Problem details: Using the data that follows, return exactly the lines from the one that contains "22 May 2026" through the one that contains "differs from other", ends included.

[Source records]
════════════════

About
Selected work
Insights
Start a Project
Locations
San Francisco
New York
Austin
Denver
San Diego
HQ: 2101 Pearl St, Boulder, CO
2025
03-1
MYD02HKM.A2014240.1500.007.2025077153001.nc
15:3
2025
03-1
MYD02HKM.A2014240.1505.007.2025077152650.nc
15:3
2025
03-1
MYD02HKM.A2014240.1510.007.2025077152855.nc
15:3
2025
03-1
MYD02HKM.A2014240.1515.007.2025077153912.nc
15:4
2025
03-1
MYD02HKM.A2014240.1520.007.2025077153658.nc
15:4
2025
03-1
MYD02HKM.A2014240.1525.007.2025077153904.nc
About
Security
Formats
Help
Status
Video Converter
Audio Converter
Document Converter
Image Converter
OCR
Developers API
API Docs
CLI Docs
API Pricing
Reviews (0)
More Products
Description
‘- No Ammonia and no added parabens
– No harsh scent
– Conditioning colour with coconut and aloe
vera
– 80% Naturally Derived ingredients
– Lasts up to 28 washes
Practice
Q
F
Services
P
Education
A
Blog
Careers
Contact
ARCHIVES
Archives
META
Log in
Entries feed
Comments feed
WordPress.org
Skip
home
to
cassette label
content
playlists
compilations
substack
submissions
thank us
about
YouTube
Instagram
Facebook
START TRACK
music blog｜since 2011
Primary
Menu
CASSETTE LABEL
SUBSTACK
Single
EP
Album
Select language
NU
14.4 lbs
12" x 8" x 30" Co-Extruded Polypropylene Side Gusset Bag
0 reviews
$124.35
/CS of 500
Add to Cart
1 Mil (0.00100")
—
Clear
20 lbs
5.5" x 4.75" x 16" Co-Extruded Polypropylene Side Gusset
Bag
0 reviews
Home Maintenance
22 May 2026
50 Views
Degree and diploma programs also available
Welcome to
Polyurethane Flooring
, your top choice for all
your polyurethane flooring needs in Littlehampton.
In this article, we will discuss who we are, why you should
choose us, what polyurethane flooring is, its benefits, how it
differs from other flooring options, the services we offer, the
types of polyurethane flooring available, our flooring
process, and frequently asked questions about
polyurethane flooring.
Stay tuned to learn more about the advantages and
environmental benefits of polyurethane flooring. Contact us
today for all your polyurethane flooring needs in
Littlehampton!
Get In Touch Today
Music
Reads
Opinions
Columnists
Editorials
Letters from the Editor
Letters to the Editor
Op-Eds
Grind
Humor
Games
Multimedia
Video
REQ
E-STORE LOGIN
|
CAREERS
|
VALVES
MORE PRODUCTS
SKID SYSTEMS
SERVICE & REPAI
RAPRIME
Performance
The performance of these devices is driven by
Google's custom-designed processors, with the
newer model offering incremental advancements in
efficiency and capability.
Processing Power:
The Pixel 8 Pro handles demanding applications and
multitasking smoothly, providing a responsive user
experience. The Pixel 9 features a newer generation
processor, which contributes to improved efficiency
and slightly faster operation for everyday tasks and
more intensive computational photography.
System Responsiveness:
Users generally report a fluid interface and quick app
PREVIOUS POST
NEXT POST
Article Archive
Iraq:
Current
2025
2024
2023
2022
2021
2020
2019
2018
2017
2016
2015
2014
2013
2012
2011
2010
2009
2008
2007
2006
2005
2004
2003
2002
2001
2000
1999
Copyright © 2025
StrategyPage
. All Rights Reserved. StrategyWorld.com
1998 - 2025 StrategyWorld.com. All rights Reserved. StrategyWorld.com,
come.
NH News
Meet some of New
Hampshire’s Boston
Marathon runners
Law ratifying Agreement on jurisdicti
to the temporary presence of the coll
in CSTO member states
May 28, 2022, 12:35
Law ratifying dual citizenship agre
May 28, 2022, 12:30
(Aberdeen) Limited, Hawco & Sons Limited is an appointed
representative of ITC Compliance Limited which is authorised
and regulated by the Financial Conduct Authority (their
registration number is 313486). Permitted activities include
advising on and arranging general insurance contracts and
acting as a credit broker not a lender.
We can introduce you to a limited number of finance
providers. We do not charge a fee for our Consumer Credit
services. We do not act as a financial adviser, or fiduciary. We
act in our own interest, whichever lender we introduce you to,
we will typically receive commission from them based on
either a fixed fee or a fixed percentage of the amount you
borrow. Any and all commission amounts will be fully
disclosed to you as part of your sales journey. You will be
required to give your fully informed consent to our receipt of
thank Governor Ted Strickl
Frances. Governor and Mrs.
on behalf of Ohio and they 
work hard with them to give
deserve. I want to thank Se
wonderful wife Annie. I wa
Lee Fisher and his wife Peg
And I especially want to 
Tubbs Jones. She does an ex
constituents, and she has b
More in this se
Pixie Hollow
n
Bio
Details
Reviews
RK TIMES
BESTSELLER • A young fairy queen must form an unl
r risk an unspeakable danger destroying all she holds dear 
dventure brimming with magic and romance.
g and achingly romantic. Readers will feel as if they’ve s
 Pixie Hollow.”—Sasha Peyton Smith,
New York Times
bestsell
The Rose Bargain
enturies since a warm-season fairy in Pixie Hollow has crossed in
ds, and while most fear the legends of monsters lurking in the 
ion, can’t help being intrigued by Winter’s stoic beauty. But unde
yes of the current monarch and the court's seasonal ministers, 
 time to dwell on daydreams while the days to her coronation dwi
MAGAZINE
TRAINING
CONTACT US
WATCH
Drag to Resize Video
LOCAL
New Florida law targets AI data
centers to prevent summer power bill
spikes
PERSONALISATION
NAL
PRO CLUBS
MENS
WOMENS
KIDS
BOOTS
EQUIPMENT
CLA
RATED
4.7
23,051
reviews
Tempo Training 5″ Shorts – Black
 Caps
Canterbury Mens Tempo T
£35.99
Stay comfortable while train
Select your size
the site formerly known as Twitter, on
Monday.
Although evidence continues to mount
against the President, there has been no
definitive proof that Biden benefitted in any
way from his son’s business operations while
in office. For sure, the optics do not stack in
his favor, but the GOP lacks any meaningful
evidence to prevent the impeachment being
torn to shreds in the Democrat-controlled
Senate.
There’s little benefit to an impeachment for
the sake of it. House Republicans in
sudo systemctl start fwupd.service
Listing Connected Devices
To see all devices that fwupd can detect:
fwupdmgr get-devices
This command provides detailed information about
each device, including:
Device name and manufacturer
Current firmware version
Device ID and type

════════════════

Solved exercise:
22 May 2026
50 Views
Degree and diploma programs also available
Welcome to
Polyurethane Flooring
, your top choice for all
your polyurethane flooring needs in Littlehampton.
In this article, we will discuss who we are, why you should
choose us, what polyurethane flooring is, its benefits, how it
differs from other flooring options, the services we offer, the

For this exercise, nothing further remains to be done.